Abstract
Context
- Differential Privacy (DP) has become the gold standard to ensure that a machine learning model does not memorize its training data.
- DP-SGD is popular for training DNNs with (ε, δ)-DP guarantees by adding noise to clipped gradients. We explore how the noise can increase SGD’s implicit bias (small batch better than large).
- Why? Our ICML “TAN” (https://arxiv.org/abs/2210.03403) paper highlighted a DP-SGD bottleneck: it needs large batches for good privacy guarantees, but this can harm utility. Indeed, performance can decrease with batch size at fixed effective noise
and fixed number of training steps.
How?
- For SGD, the noise structure inherent to stochasticity is known to cause the same implicit bias. Here we observe that Noisy-SGD (DP-SGD w/o clipping = SGD + gaussian) has a similar bias, even with (Big!) isotropic Gaussian noise. On ImageNet with a NF-ResNet, σ/B fixed:
- We thus study the solution of continuous versions of Noisy-SGD for Linear Least Square and Diagonal Linear Network (DLN). DLN is a non-convex toy NN that has properties similar to DNNs. We derive proofs that the implicit bias can indeed be amplified by the additional noise.

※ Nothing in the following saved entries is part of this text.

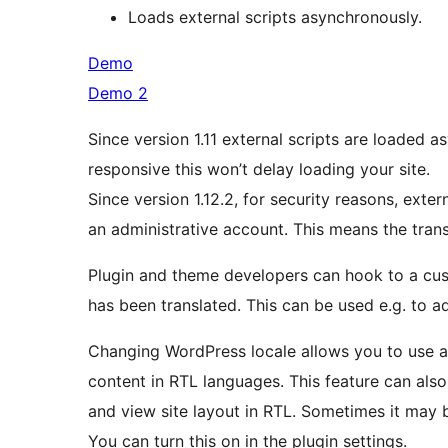
Loads external scripts asynchronously.
Demo
Demo 2
Since version 1.11 external scripts are loaded 
responsive this won’t delay loading your site.
Since version 1.12.2, for security reasons, exter
an administrative account. This means the transl
Plugin and theme developers can hook to a cu
has been translated. This can be used e.g. to ad
Changing WordPress locale allows you to use alr
content in RTL languages. This feature can als
and view site layout in RTL. Sometimes it may b
You can turn this on in the plugin settings.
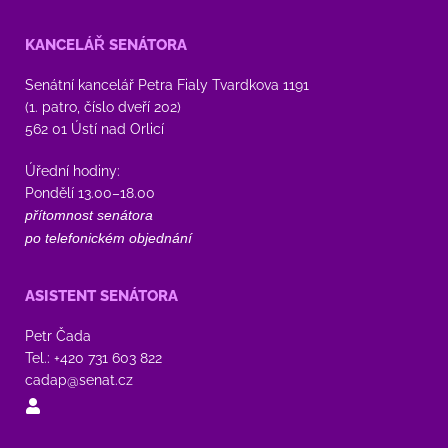
KANCELÁŘ SENÁTORA
Senátní kancelář Petra Fialy Tvardkova 1191
(1. patro, číslo dveří 202)
562 01 Ústí nad Orlicí
Úřední hodiny:
Pondělí 13.00–18.00
přítomnost senátora
po telefonickém objednání
ASISTENT SENÁTORA
Petr Čada
Tel.: +420 731 603 822
cadap@senat.cz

- e.g, for DLN, same setup as (Pesme et al., 2021), we look at a sparse linear regression. Our addition of Gaussian noise disrupts a crucial KKT condition, necessitating a mathematical alternative. We show that Noisy-SGD leads to a solution closer to the sparse ground truth than SGD.
- Disclaimer: Noisy-SGD is used as a DP-SGD substitute but differs from both a privacy and optimization perspective to the DP algorithm due to (1) vanishing noise and (2) non-clipped individual gradients. It is a first approx: see the paper discussion section.
- Future work could leverage methods developed to improve large-batch training in non-private settings to enhance DP-SGD performance.